Dorothy was on call twenty-four hours a day and became accustomed to fielding frantic messages from Oppenheimer in the middle of the night. Once he phoned in a state explaining that Ed McMillan had returned late from a trip and had gone straight to La Fonda only to discover “there was no room at the inn.” Dorothy promised to fetch him, hurried down to the hotel, and brought him home. McMillan had said an official car would be coming to take him to Los Alamos, so the following morning when Dorothy left for work at 7:00
A.M.
, she did not wake him. When Kevin got up, he found a stranger in his kitchen breaking eggs, and the two sat down for an amiable breakfast. They got to talking about Kevin’s car, an old ’27 Chevy parked in the driveway, which he had purchased with money he had been saving to buy a horse. He had gotten a good deal on the car, he told the Berkeley physicist, but it just would not start. McMillan offered to take a look under the hood, and happily employed, they lost track of time. “That’s where my mother found us at noon after the lab had called, urgently searching for the scientist who’d missed his crucial appointment,” said Kevin. Dorothy informed the Hill of McMillan’s whereabouts, and shortly thereafter a car came and spirited him away.

All that month and the next, a steady stream of scientific luminaries stumbled into Dorothy McKibbin’s office from the great universities across the country, from Harvard and MIT to the universities of Chicago, Wisconsin, and California. She took particular note of a fellow who came from Princeton, her husband’s alma mater, a gangling youth named Richard Feynman, who hardly looked old enough to be an expert in anything. Many were foreigners, with oddly tailored clothes and battered briefcases, who looked poignantly out of place on the platform in Lamy. Displaced and disoriented, often showing up days after they were expected, the travelers collapsed into a chair as though they “could never move again,” she wrote, so exhausted “one could almost see [their] fatigue dropping off and piling up against the old adobe walls”:

They arrived, breathless and sleepless and haggard, tired from riding on trains that were slow, trains that were held up for troop trains, trains that were too crowded to take on the hundreds of passengers waiting on the platforms, tired from missing connections, and having nothing to eat, and losing their luggage, or sitting the dawn hours in an airport waiting for a plane…. The new members were tense with expectancy and curiosity. They had left physics laboratories, chemistry, metallurgy, engineering projects, had sold their homes or rented them, had deceived their friends, had packed their
lares et penates
[personal belongings], and launched into the unknown and unheard of.

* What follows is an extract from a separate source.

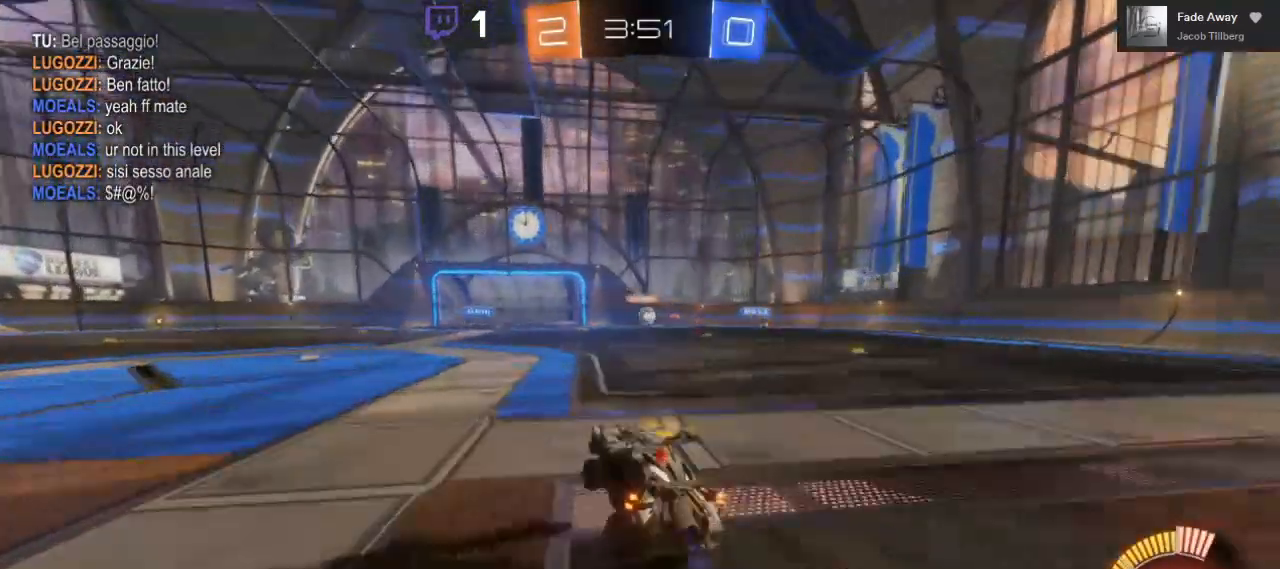
{"buttons": ["R2"], "left_stick": "right", "right_stick": "center", "events": [[450, "left_stick", "right"]]}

All they knew of their actual destination was contained in the “Arrival Procedure Memorandum” sent to all laboratory employees, instructing them to find their way to Santa Fe and report to the U.S. Army Corps of Engineers office at 109 East Palace Avenue. “The following procedure is suggested as the method by which your arrival in Santa Fe and the Site can best be simplified for you and for this office …” it began in language that was as bureaucratic as it was uninformative. East Palace Avenue was their last known address before the heavy door of secrecy shut behind them. It was the rabbit hole they fell into. In the jargon of the Manhattan District, Los Alamos was never referred to by name and was designated as “Site Y” or the “Zia Project.” But as neither phrase really caught on, it was known generally as “the Site,” “the Project,” or simply “the Hill.” These were all code words they learned to use interchangeably. Machinists dashed in and asked, “Where is the dance hall?” “Thirty-five miles to go” was all the reply they would get from Dorothy.